Después de siete horas en la
fábrica, el hombre regresó a casa. Colocó cinco monedas en la ranura de la
entrada y la puerta se deslizó suavemente hacia la derecha.
Adentro una niña jugaba en la
sala y una mujer terminaba de servir la mesa. El hombre entró despacio,
queriendo apreciar la escena sin que lo notaran, pero la niña alzó la mirada y
le sonrió.
Se sentaron los tres. El
hombre les contó su día entre máquinas y vapor. Les habló de la soledad que lo
invadía en sus turnos, la presión de sus superiores, la ansiedad por escuchar
la sirena que anunciaba el cierre de la jornada. Les describió su regreso,
entre masas de hombres grises que caminaban sin hablar. Ellas lo escucharon
atentas, la niña acariciando su brazo por momentos.

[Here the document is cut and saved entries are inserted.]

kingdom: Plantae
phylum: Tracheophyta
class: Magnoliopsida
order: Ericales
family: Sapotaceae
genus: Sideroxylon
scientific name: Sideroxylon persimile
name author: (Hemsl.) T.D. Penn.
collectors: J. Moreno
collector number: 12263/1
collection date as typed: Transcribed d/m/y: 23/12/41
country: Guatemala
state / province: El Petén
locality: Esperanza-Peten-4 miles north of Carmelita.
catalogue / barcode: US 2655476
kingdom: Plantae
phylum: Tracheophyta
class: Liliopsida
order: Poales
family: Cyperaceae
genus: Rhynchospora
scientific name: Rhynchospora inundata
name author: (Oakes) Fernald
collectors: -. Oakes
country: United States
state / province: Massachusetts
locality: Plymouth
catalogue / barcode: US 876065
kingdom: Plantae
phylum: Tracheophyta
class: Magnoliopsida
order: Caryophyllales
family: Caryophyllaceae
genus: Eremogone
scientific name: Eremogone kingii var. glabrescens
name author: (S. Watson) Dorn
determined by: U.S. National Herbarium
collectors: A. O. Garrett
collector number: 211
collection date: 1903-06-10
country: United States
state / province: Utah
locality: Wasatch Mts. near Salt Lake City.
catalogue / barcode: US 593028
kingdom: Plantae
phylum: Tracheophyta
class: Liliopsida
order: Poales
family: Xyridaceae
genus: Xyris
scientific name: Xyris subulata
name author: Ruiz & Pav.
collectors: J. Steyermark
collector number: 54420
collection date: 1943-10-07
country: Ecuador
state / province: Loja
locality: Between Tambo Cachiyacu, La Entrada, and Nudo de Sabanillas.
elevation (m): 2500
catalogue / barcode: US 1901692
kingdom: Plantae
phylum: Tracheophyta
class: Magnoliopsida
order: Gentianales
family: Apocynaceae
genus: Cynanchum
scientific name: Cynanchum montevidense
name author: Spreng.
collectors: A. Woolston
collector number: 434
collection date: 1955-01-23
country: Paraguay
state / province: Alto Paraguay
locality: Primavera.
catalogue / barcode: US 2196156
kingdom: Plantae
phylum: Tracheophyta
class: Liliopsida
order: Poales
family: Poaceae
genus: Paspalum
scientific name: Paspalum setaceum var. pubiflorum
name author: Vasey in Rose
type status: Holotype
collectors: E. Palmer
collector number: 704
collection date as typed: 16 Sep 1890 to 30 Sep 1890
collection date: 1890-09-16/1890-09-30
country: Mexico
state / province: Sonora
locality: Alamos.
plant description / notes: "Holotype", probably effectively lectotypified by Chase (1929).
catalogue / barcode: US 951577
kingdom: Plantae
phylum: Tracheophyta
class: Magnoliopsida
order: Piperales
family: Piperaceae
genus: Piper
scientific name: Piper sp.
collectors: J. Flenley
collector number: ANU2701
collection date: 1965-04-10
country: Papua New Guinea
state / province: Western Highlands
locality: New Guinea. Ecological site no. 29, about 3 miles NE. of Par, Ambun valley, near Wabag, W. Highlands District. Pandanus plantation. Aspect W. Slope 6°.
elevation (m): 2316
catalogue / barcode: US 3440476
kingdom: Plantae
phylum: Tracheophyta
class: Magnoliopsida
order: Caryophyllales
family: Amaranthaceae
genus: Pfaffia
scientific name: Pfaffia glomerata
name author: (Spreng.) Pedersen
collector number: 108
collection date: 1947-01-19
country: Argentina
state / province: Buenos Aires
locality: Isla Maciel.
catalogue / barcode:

El hombre se levantó. Recogió los trastes y cubiertos para lavarlos. Desde la cocina miró a la niña acurrucarse
con la mujer en el sillón frente al televisor. Al terminar, el hombre se acercó para
abrazarlas, pero ellas se disiparon en el aire, como si estuviesen hechas de
niebla. El hombre bajó la cabeza y arrastró los pies hacia la entrada, deslizó
la puerta y sacó del bolsillo de su pantalón otras cinco monedas.